I remember when critics tricked us into seeing that piece of shit. But The Master is an amazing movie.

The smell of weed smoke seems repulsive to me.
Tell me how does weed smoke taste? better or worse than cigarette smoke?
I have no problem with cigarettes.

It's Fear and Loathing, except made by a HACK without a single clue

watch the long goodbye, it's like inherent vice, but better

getting small glimpses of a yuge conspiracy and not making sense of it, it's like life dude lmao

it's not that hard to understand?
it's just a drug ring operation with loads of people involved?

>this many people on Sup Forums can't even wrap their heads around a PTA movie
Why are you niggers even here?

It's based off of a book by a guy who's famous for his themes of paranoia.

Tastes great, my sister is the only person I've ever seen not like it. Once you smoke a few times you start to enjoy the smell too.
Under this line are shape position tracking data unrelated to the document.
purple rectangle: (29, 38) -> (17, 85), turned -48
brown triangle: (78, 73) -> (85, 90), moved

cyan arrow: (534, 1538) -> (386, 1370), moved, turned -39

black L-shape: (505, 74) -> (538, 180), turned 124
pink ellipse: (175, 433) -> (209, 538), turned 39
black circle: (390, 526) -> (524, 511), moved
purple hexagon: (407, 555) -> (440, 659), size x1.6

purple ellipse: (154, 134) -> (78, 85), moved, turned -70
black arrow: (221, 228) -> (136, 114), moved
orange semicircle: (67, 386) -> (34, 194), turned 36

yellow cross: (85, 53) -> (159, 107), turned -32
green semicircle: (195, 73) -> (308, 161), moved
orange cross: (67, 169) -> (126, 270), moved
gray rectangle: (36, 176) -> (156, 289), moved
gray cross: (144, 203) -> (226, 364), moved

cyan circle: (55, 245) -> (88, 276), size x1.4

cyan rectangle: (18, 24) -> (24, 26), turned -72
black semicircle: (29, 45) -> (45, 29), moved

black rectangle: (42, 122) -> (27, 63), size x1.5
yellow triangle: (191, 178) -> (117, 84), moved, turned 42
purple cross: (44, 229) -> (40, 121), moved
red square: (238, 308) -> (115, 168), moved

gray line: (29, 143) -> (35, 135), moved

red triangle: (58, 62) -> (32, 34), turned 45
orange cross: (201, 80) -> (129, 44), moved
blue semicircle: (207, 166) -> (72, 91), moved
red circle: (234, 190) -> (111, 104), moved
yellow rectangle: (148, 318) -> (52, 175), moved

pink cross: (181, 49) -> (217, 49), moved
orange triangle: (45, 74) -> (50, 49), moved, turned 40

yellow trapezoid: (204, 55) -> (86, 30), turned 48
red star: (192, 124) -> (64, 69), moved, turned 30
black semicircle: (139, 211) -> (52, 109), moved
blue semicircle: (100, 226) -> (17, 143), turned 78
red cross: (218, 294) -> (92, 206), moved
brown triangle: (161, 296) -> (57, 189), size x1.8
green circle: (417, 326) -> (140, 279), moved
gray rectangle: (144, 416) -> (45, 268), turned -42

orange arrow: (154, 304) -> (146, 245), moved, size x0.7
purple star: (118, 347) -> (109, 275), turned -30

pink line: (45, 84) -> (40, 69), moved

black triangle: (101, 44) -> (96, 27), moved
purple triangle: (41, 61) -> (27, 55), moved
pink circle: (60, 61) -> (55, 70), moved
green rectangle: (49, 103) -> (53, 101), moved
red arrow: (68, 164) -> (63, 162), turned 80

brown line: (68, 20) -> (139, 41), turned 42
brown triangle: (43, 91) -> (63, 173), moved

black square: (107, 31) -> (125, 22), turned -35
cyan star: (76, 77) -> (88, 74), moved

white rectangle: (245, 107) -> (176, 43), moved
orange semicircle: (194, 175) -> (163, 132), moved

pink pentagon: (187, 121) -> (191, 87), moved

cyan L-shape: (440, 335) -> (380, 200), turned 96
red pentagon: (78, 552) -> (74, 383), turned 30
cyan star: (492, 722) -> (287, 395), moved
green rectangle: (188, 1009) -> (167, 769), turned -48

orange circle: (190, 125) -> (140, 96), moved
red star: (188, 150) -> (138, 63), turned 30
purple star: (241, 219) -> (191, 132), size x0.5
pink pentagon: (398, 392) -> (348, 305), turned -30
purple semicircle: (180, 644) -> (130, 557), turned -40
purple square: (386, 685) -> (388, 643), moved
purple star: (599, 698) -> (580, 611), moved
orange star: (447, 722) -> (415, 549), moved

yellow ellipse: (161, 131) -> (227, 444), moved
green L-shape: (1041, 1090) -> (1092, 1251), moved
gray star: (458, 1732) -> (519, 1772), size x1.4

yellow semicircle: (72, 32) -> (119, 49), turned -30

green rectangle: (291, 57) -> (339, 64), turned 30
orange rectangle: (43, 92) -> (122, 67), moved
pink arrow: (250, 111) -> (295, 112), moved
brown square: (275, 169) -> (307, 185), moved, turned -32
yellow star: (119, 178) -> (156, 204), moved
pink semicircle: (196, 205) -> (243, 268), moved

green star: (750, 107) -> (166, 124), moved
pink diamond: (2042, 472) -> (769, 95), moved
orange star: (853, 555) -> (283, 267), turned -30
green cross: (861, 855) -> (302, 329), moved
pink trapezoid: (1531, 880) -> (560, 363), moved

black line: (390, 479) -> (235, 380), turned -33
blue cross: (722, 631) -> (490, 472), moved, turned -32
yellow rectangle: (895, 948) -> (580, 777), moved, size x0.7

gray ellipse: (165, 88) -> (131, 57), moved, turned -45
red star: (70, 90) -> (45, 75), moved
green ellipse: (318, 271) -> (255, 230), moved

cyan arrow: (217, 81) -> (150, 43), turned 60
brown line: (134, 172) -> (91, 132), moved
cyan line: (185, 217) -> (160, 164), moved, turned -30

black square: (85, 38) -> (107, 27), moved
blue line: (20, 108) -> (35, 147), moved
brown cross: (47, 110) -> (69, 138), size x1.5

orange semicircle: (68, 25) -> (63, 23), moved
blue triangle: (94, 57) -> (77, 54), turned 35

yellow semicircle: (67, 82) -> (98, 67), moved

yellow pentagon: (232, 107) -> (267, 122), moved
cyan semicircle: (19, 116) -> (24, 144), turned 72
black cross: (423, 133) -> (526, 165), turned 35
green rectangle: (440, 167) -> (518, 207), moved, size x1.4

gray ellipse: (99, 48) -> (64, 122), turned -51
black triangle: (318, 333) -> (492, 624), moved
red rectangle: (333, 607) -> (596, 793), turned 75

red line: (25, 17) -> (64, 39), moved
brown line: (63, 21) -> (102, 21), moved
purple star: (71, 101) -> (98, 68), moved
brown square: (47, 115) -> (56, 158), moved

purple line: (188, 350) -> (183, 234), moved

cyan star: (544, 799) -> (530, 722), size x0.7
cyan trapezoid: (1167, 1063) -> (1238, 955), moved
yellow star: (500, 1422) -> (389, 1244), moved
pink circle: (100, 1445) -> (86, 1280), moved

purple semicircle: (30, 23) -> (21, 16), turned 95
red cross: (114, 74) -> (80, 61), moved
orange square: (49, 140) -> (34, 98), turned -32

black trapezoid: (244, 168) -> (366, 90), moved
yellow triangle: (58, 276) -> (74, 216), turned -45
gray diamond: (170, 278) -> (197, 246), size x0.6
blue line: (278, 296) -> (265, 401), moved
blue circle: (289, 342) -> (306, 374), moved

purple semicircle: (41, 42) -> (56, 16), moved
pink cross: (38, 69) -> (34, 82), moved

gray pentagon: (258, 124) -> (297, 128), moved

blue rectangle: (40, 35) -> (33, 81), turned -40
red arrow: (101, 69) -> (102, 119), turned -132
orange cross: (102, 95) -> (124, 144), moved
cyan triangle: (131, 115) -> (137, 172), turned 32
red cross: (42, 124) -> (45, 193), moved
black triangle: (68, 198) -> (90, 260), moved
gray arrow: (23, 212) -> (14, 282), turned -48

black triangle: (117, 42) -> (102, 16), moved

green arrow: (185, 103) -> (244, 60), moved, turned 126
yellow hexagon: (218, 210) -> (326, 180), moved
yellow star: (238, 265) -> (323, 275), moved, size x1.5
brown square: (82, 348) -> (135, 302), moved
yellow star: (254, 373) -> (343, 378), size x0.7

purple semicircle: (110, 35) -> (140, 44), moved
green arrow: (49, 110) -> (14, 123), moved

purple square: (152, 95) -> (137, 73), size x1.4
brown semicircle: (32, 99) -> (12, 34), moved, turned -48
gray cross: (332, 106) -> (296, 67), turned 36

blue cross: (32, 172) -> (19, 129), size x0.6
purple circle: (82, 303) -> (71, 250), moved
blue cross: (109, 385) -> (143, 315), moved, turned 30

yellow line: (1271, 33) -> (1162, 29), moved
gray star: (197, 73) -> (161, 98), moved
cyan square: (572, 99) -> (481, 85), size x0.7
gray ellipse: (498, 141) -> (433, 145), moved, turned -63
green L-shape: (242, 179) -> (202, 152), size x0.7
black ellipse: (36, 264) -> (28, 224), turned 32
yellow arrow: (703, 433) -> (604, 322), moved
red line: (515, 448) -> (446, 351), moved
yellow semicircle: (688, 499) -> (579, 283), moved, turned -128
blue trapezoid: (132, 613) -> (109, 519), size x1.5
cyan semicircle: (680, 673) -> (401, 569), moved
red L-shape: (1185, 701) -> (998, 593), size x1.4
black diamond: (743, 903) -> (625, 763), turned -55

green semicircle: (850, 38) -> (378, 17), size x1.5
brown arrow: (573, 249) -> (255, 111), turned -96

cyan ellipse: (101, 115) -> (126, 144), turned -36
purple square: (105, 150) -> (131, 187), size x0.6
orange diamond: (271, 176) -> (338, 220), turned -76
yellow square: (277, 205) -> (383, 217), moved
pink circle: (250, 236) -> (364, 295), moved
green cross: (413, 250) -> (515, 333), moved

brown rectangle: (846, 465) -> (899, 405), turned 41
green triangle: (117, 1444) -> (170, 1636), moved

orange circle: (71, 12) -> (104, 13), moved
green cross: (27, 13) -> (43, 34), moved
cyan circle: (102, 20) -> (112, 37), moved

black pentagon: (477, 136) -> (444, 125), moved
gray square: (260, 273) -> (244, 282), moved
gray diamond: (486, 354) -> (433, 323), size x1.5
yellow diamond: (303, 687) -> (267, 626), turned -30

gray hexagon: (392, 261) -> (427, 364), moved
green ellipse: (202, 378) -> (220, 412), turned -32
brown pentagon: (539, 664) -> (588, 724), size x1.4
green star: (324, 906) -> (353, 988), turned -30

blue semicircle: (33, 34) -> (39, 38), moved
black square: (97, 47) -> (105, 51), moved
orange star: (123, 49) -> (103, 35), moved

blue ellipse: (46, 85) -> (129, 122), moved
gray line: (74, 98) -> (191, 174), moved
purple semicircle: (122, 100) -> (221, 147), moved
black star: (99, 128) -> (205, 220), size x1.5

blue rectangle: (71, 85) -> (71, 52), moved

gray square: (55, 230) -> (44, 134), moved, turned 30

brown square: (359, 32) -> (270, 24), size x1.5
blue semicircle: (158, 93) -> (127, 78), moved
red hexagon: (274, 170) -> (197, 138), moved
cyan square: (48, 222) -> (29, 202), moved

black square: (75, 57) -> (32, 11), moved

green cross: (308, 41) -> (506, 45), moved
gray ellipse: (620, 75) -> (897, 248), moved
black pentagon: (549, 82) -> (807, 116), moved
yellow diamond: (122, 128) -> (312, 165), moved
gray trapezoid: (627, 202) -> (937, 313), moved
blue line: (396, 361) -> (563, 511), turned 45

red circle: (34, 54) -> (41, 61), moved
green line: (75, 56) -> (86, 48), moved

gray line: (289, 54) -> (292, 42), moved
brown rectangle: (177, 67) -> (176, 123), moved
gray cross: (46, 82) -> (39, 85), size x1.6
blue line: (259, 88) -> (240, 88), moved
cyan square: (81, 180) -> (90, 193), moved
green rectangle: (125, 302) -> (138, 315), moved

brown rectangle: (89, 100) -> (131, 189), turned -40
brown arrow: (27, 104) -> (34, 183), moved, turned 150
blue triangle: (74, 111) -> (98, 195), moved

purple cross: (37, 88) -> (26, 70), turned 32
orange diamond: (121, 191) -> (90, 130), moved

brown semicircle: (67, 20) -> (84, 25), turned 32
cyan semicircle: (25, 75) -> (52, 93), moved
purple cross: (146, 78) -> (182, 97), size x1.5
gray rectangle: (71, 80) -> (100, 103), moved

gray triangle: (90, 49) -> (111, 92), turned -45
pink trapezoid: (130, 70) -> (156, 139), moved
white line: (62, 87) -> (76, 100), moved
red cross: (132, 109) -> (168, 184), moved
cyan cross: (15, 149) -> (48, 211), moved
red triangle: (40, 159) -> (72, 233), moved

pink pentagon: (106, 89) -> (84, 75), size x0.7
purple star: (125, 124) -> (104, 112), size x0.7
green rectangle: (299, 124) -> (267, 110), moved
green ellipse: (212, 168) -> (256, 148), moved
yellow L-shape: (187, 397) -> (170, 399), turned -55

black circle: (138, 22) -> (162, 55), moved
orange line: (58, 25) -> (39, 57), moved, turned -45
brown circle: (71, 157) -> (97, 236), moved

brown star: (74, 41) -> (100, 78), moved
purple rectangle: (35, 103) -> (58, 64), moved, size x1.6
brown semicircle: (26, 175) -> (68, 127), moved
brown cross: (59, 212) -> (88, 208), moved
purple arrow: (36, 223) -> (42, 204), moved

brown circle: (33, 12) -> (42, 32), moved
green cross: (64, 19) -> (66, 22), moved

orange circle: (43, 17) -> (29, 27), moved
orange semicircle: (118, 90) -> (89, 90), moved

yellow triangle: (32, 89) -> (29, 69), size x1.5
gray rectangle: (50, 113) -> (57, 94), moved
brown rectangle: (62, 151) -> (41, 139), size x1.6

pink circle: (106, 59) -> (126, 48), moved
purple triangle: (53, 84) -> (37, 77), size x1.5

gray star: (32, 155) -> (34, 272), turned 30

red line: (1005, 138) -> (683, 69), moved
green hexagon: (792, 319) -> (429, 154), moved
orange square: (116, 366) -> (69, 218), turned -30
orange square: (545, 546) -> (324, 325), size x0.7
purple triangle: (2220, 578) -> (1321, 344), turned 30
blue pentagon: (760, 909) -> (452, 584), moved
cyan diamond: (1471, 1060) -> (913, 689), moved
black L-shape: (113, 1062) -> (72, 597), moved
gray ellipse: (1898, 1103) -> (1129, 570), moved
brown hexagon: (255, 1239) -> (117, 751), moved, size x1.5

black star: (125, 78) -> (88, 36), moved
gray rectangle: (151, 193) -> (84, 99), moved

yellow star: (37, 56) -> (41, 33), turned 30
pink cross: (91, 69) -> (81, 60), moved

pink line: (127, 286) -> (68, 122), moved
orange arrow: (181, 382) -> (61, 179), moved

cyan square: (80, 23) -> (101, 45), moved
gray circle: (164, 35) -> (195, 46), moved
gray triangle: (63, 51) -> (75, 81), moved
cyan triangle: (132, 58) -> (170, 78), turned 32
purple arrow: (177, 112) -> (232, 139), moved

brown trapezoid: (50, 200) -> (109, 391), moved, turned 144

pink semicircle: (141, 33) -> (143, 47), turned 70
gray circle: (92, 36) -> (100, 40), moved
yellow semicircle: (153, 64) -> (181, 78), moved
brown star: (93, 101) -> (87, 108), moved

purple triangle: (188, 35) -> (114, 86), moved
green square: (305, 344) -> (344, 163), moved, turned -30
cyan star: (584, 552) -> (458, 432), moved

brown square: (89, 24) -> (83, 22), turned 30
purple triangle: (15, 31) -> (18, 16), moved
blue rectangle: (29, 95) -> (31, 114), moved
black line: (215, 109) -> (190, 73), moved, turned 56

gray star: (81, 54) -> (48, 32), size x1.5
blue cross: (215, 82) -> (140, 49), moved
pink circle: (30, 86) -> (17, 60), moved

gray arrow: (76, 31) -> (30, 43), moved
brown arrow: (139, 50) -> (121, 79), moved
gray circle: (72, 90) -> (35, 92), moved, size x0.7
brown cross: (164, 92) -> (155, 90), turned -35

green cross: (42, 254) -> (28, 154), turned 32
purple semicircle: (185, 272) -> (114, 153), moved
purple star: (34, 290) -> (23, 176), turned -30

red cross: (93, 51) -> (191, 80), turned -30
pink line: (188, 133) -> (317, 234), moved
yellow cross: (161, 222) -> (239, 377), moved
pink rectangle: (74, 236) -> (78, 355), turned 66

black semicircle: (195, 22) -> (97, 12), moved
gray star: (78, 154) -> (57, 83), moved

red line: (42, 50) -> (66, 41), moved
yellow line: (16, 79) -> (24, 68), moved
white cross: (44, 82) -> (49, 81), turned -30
In fact is about how Counterculture depended on Police Violence and how much Police depended on Counterculture hippies, both are "addicted" to each other, and also how our relationships will always suffer some "inherent vice" (some things will break no matter what).
In the book the ending Doc is realizing he's becoming pretty much useless, since he solved every single problem, computers were more effective than him.